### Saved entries
═══
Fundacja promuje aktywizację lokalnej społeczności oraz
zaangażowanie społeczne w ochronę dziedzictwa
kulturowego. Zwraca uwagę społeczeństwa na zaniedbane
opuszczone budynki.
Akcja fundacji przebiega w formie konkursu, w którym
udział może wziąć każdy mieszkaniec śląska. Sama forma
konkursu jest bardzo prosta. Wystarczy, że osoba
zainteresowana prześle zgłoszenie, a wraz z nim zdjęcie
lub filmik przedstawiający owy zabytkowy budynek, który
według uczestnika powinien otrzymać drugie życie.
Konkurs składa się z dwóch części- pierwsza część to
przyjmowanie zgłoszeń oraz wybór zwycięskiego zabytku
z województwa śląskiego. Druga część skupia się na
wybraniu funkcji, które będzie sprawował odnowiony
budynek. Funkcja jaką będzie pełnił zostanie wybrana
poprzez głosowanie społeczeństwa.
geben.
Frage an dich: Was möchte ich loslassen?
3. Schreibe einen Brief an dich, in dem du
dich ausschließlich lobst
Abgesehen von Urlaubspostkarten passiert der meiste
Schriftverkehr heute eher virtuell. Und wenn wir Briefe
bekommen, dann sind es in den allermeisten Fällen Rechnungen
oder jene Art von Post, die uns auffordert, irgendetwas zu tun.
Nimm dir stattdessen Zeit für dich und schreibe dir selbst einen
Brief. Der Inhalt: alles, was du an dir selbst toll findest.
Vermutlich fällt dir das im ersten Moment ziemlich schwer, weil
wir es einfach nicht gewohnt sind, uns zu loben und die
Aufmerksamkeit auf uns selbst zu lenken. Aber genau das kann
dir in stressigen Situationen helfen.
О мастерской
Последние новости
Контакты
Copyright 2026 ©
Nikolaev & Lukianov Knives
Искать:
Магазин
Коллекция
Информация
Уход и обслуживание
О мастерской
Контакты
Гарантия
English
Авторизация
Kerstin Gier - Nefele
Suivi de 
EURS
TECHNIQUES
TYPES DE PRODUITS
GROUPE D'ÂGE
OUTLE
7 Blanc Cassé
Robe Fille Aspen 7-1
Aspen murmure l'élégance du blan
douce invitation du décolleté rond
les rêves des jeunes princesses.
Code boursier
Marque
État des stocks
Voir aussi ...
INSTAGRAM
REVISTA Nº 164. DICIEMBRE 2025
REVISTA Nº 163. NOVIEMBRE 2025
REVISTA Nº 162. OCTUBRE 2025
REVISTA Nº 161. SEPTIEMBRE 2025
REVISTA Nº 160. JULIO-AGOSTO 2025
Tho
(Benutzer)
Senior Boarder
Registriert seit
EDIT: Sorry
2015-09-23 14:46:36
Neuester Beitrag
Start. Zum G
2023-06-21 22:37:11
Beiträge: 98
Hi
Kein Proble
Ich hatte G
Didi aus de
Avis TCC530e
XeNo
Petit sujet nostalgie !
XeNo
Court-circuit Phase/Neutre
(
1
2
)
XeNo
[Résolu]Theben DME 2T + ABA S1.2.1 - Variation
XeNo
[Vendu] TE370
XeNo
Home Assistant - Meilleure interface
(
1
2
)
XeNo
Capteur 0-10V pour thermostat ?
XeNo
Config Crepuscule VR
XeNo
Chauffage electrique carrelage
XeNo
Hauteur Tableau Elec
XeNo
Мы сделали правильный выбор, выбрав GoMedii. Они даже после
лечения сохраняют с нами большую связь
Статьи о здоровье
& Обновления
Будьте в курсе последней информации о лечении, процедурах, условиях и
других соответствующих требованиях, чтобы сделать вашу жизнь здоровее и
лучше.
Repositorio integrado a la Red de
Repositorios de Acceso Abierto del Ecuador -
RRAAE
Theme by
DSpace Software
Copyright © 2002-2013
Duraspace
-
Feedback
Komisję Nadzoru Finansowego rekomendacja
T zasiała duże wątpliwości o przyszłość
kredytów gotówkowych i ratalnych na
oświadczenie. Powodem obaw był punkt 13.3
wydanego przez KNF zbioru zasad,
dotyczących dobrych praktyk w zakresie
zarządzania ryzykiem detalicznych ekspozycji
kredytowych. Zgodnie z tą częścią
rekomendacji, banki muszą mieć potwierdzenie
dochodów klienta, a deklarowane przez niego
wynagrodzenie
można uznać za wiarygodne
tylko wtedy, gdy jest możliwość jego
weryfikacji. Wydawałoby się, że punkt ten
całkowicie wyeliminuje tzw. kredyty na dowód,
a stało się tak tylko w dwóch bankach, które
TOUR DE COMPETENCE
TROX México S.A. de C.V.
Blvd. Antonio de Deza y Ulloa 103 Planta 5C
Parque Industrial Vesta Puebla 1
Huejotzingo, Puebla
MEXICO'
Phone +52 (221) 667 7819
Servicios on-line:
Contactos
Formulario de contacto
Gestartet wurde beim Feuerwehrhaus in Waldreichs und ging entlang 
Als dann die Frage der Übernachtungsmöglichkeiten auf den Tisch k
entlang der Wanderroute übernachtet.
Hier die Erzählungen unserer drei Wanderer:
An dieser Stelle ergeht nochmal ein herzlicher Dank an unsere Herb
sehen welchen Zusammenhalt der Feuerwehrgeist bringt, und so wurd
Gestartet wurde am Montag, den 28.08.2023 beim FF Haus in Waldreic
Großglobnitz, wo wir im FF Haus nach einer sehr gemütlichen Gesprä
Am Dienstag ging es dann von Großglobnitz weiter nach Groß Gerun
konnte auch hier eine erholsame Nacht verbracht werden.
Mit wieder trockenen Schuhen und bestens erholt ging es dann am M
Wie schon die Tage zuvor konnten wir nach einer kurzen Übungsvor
═══
### WHAT THIS TASK INVOLVES
Check each line above for the word "oraz", and copy the lines where it appears.

### SOLUTION TO THIS TASK
Fundacja promuje aktywizację lokalnej społeczności oraz
przyjmowanie zgłoszeń oraz wybór zwycięskiego zabytku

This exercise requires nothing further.